— Верно, — согласилась девушка, — нужно только по одежке вытягивать ножки. А богатых я очень боюсь, — и в этот момент Джумагуль представила себе Айтен-муллу — дряхлого, морщинистого, беззубого. Тошнота подкатила ей к горлу, заставила замолчать. Исчерпав свое красноречие, замолк и джигит. Так сидели они друг против друга несколько минут. Наконец, полагая, что все нюансы любви уже пройдены и что отношения их обрели необходимую ясность, Турумбет, предварительно откашлявшись и вытерев ладонью губы, перешел к последней, заключительной части объяснения:
— Значит, я вам нравлюсь?
— Какие могут быть у меня причины вас оттолкнуть? — ответила девушка с нежной улыбкой.

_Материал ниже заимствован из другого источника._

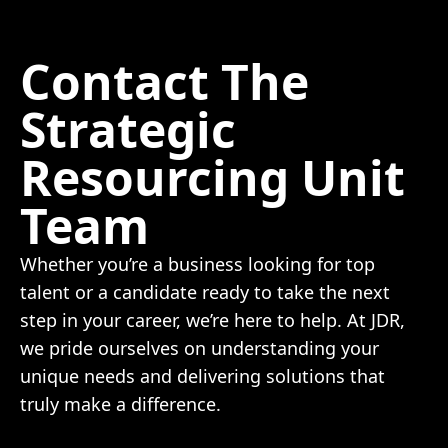
Contact The
Strategic
Resourcing Unit
Team
Whether you’re a business looking for top
talent or a candidate ready to take the next
step in your career, we’re here to help. At JDR,
we pride ourselves on understanding your
unique needs and delivering solutions that
truly make a difference.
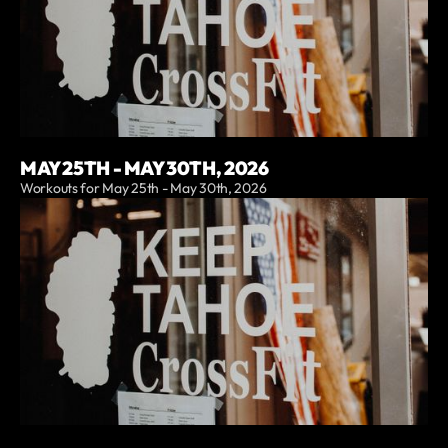
MAY 25TH - MAY 30TH, 2026
Workouts for May 25th - May 30th, 2026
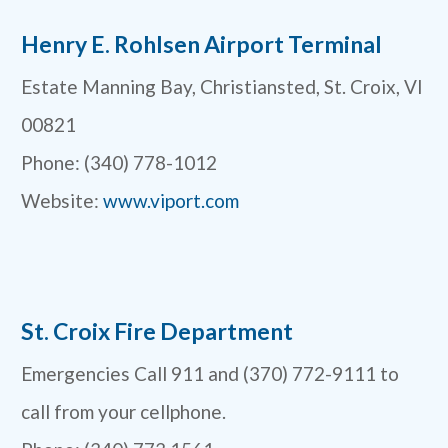
Henry E. Rohlsen Airport Terminal
Estate Manning Bay, Christiansted, St. Croix, VI
00821
Phone: (340) 778-1012
Website:
www.viport.com
St. Croix Fire Department
Emergencies Call 911 and (370) 772-9111 to
call from your cellphone.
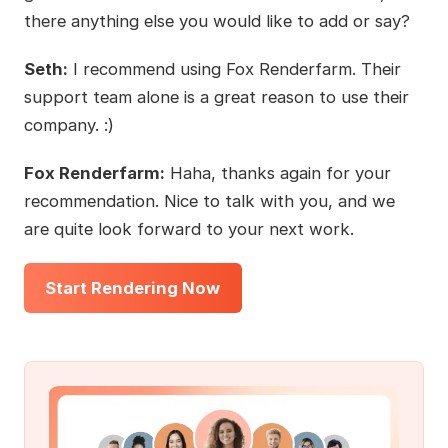
there anything else you would like to add or say?
Seth:
I recommend using Fox Renderfarm. Their
support team alone is a great reason to use their
company. :)
Fox Renderfarm:
Haha, thanks again for your
recommendation. Nice to talk with you, and we
are quite look forward to your next work.
Start Rendering Now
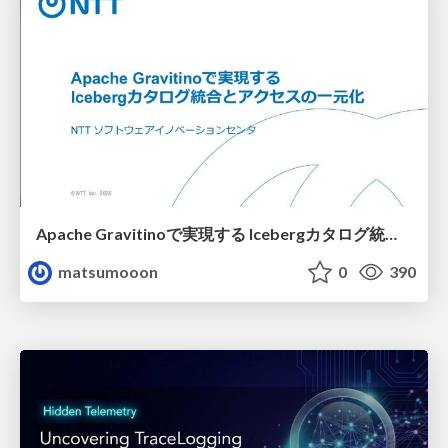
Apache Gravitinoで実現する Icebergカタログ統合とアクセスの一元化
matsumooon
0
390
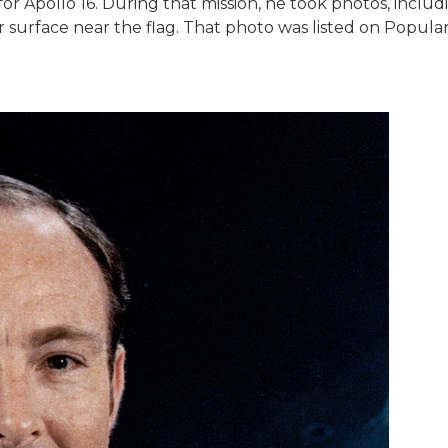
r Apollo 16. During that mission, he took photos, includ
r surface near the flag. That photo was listed on Popula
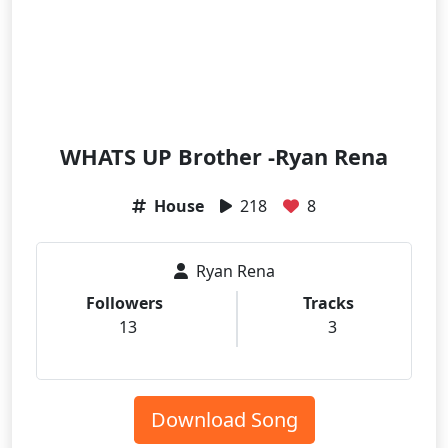
WHATS UP Brother -Ryan Rena
House
218
8
Ryan Rena
Followers
Tracks
13
3
Download Song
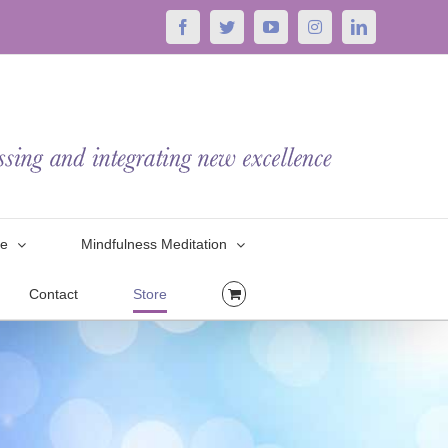
Facebook
Twitter
YouTube
Instagram
LinkedIn
le
Mindfulness Meditation
Contact
Store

Джигит покраснел, как перец, заерзал, поскреб бритый затылок.
— Ну, если так... Мне сватов присылать к вашей матери или вы согласны бежать?
— Не знаю... Наверное... Мне нужно посоветоваться с матерью.
После ухода Турумбета Джумагуль еще долго перебирала в памяти все подробности разговора.
— Мама, — сказала она, когда Санем вернулась от соседей, — этот джигит... он хочет взять меня в жены...
Долго не гасла в ту ночь коптилка в лачуге вдовы. И дочь, и мать, взволнованные происшедшим, сквозь непроглядную завесу времени пытались разглядеть, какая участь уготована им в доме заезжего джигита.
— Мама, его слова и мысли... Ну, знаешь, они у нас одни и те же. Я это сразу поняла, хоть он и не красноречив, — охотно отвечала девушка на бесконечные расспросы матери. — А что не умеет он говорить красиво — чему же тут удивляться? По бедности своей не часто, видно, приходилось бывать на разных тоях.
— Воля твоя, моя девочка. А насчет бедности, что сказать тебе? Богатство — дело наживное. Был бы умен.
Джумагуль задумалась: умен или не умен? Не найдя ответа на этот нелегкий вопрос, рассудила по-своему:
— Во всяком случае, не глупее Айтен-муллы! Этот старый шакал ногтя его не стоит.
— Я не буду тебе перечить. Главное, чтоб жили в ладу и согласии. Значит, решила?
— А чего мне еще ожидать? — беззаботно откликнулась девушка.
— Что ж, пусть тогда засылает сватов, и будьте счастливы!
Так, в один день, без долгих сомнений, раздумий и колебаний решилась судьба Джумагуль. Утомленная дневными заботами, убаюканная сладкими мечтами о счастье, она уснула крепким глубоким сном.
На следующий день, еще только разгоралась заря, Санем и Джумагуль спешили к дому бая. К тому времени, когда проснутся хозяева, они должны сбить масло, приготовить завтрак, прибрать двор.
По охапкам сена, разбросанным то тут, то там, по кучкам свежего конского навоза, который приходилось сметать из-под всех стен большого байского двора, женщины догадались, что ночью в доме были гости. По-видимому, вместе с ними уехал куда-то и Кутымбай, потому что его породистого пегого жеребца на месте не оказалось.
Санем обрадовалась — как хорошо, что бог избавил их на этот раз от встречи с байскими гостями. Не любила, побаивалась Санем этих встреч. Обычно в такие дни она старалась отправить Джумагуль куда-нибудь от греха подальше. А если не удавалось, строго-настрого- запрещала ей умываться и причесываться: пусть ходит по двору чумазая и растрепанная.
«О господи, почему ты не дал мне сына? — мысленно восклицала Санем, укрывая дочь от вожделенных взглядов подвыпивших гостей. — Как хорошо и спокойно мне бы тогда жилось!»
Впрочем, не только поэтому невзлюбила Санем байских гостей. Уж так повелось, что каждый их приезд сулил аульным жителям какую-нибудь новую беду, нежданную напасть. Санем никогда не забудет, как байские гости, вооруженные саблями и винтовками, угоняли из аула молодых парней. Седые старухи со сгорбленными спинами цеплялись за стремена, ложились под копыта холеных коней, истошно кричали и царапали ногтями свои сморщенные, иссушенные лица. Но всадники только молча отталкивали старух, отдирали от стремени их скрюченные пальцы и угоняли аульных джигитов неизвестно куда, неизвестно зачем. Бородатый наездник, должно быть старший среди байских гостей, сердито выкрикивал непонятные и оттого еще более устрашающие слова: «Рекруты... мобилизация... тыловые работы...». В испуге прижав руки к груди, Санем шептала тогда слова благодарности богу: «О господи, спасибо, что ты не дал мне сына! Я бы такого не выдержала».